I am a good swimmer.  Not great, but good. I used to be a lifeguard and teach lessons.  I have been through all of the Red Cross Training there is! I was not too slow for that lane.

I told the guard that the slow lane was too full.  Too slow for me.  Can’t swim there.  He just shook his head.

Meanwhile, in the medium lane, I saw someone pass someone else.  I saw someone kick someone behind him by accident.  I was by no means the slowest in that lane.

But I had two problems.  I am a woman, and moreover, I am white.

I accused the guard of being racist and I hopped out of the pool.  I said it loudly.  I said it meanly.  And I was audible in the silent, cavernous pool.

As I stomped out of there, I remembered Marc telling me that his trainer, an American, has similar problems at the Taikukan.  The people in the gym tell him he’s breaking rules when he sees other people doing what he’s doing.  “New rule,” they tell him.

Take what you want from this experience of mine.  I often thing it’s perfect here in Tokyo, but the reality is that of course it’s not.  I’m an outsider.  In many other countries, if I made the effort to learn the language, I could assimilate into society.  Not here.  I could become a native-like speaker and still not fit in or be accepted.  I live on the outskirts of society, not only by choice, but because that is the place to which I am relegated by the citizens and the government.  I will always be gai-jin, foreigner.  The police will always be allowed to ask for my ID randomly on the street.  I have been asked before. And you think Arizona is bad?  Try living in Tokyo.

I find it sad.  I love this city and it saddens me that I cannot truly belong here.  At a place like a metropolitan gym run by the city government, you would think all people would be treated equally.  That is just not the case.  It does not bode well for the future.

4 thoughts on “Tokyo Taikukan – The Good, The Bad and The Ugly

  1. I read your story and find it sad that discrimination like this still happens in this century. I’ve always had a fascination with learning about Japanese culture and while they seem so forward technologically, they seem to be so backward socially. I wonder how I’d be treated if I were there, since I am black and a foreigner.

    Hang in there, though.

  2. I have to say you shouldnt worry about the gaijin ID card thing. I mean you can never look japanese if you are not so you cant really blame them for stopping you, they cant know who lives there and who is a tourist. The pool thing makes no sense at all though, maybe go with a japanese friend and see if they kick you out and not them? maybe just 1 racist lifegaurd?

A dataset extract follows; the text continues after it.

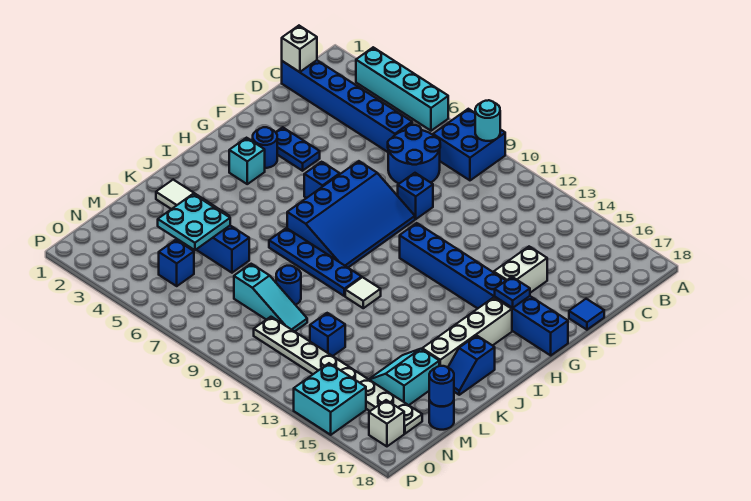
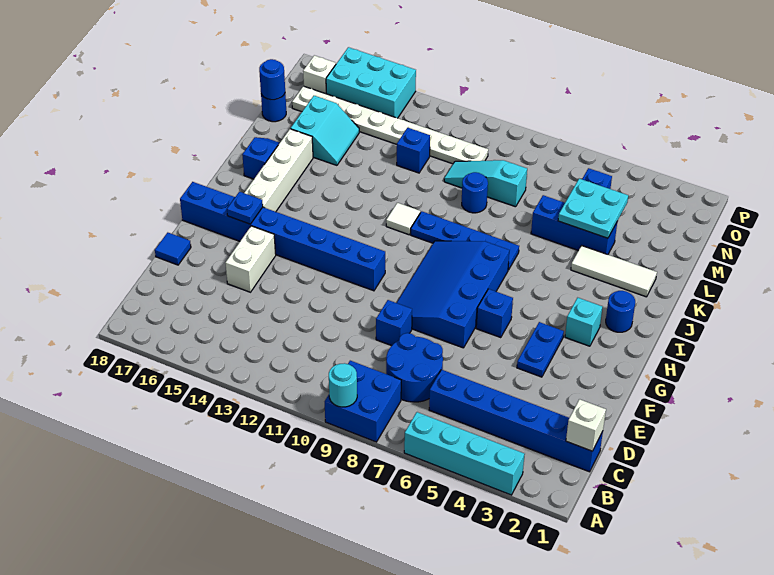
blue 1x2 plate [276,127,320,171] -> blue 1x2 plate turned to [517,322,564,377]
blue 1x1 round brick [253,127,277,168] -> blue 1x1 round brick moved to [606,291,635,332]
cyan 2x2 brick [294,363,366,435] -> cyan 2x3 brick [326,47,416,118]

  3. How do you know you would not fit in even if you learned the language? And which countries do you talk about when you say speaking the language would be enough to fit in? I speak good enough english but was fully accepted in Hawaii where I lived a few years for example. (No accusation to Hawaii, just noticing). I have a British Passport but was never really accepted as a brit by the brits when I lived there. I was born in France and was never thought of as French in spite of the fact that when I lived there it was the only place I had lived in (0-14).
    I speak Japanese fluently and have lived here a long time. I am white so I will never be mistaken for what I am not, and yes there is discrimination, but you can be accepted here at least as easily as in other places if you make the effort to learn the language…May I add I know other foreigners who will agree with me.
    Having said that I find what happened to you in the above piece disappointing too.

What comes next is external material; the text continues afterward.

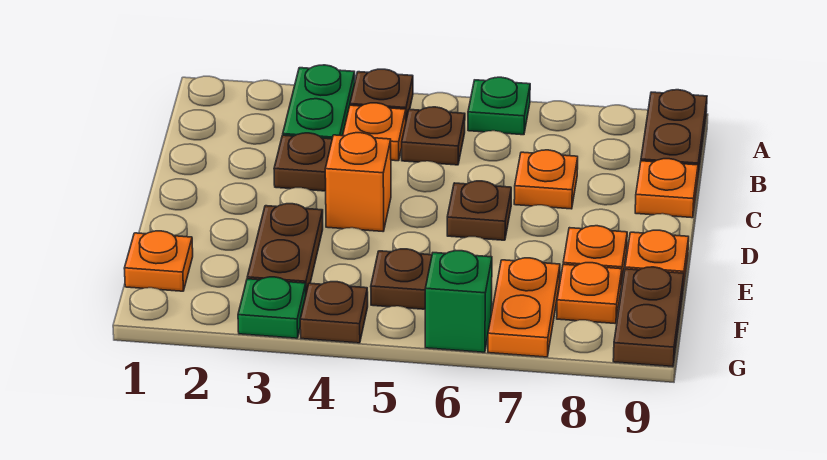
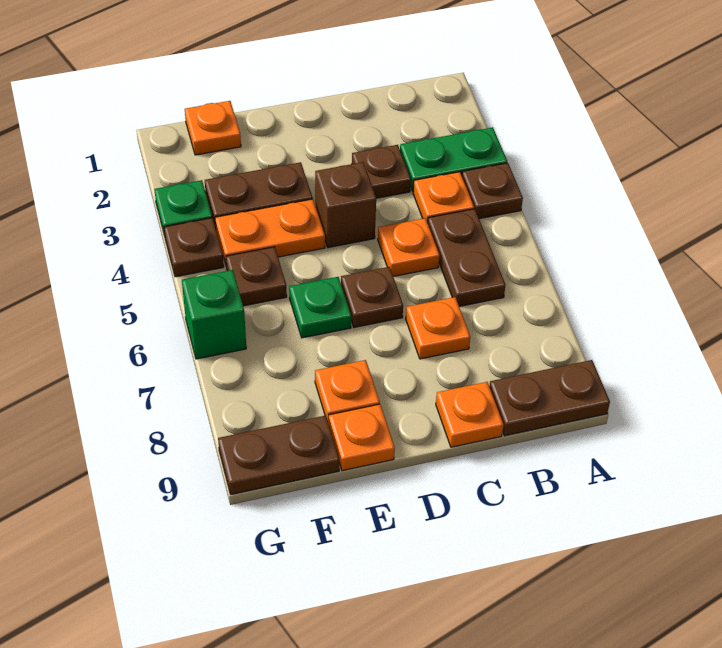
green 1x1 plate [468,77,530,135] -> green 1x1 plate moved to [289,277,351,338]
brown 1x1 plate [402,107,465,165] -> brown 1x2 plate [428,209,506,306]
orange 1x1 brick [325,133,391,231] -> brown 1x1 brick [315,162,376,248]
orange 1x2 plate [488,258,560,357] -> orange 1x2 plate moved to [215,199,325,267]
orange 1x1 plate [557,263,622,324] -> orange 1x1 plate moved to [378,218,440,277]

  4. I went to the Tokyo Metropolitan Gymnasium Pool last year during a business trip to Tokyo. As I entered the pool area, I was approached by a lifeguard (bald, very fit dude) who told me in Japanese that I could not wear a watch in the pool. I suggested leaving it on the deck, he said someone may steal it. I had to go back to the locker room to leave it there. I do not speak Japanese, but we understoond each other. I swam in the fast lane, and I did not get any hassle. I was swimming at about a slightly above average speed for that lane at the time. The pool was very crowded, but things seemed to move very efficiently. It must be because of all the rules. There were many rules I did not follow because I did not know them. But they were nice to let me get away with some infractions, and they sometimes gently pointed some of the rules to me. Some rules at that pool are: do not wear watches nor jewellery in the pool, do not pass in the pool, if someone catches up to you, let them go ahead at the wall, do not wear street shoes in the locker room, do not drip water all over the locker room floor. I spoke with a Japanese friend who swims there, who had similar experiences in int that pool. She was told to take off her earings.

    I am not a very fast swimmer, but I can comfortably swim in the fast lane. I am surprised that someone who cannot even stay with the middle lane swimmers can be a lifeguard. I do not know how do you get to claim discrimination when, as least in your lifeguard job, you were doubtless put ahead of more qualified candidates.

    Regarding the police in Tokyo, as I left the Immigrations and Customs area of the Narita airport, a policeman that looked like William Hung asked me for my passport. I found that very offensive, especially as I had just shown my passport to Immigrations and Customs. That is a good enough reason for me to not ever go back to Japan.

    Having said that, other than that experience, people were very friendly and helpful during my stay in Tokyo, including other police, when I got lost in the city.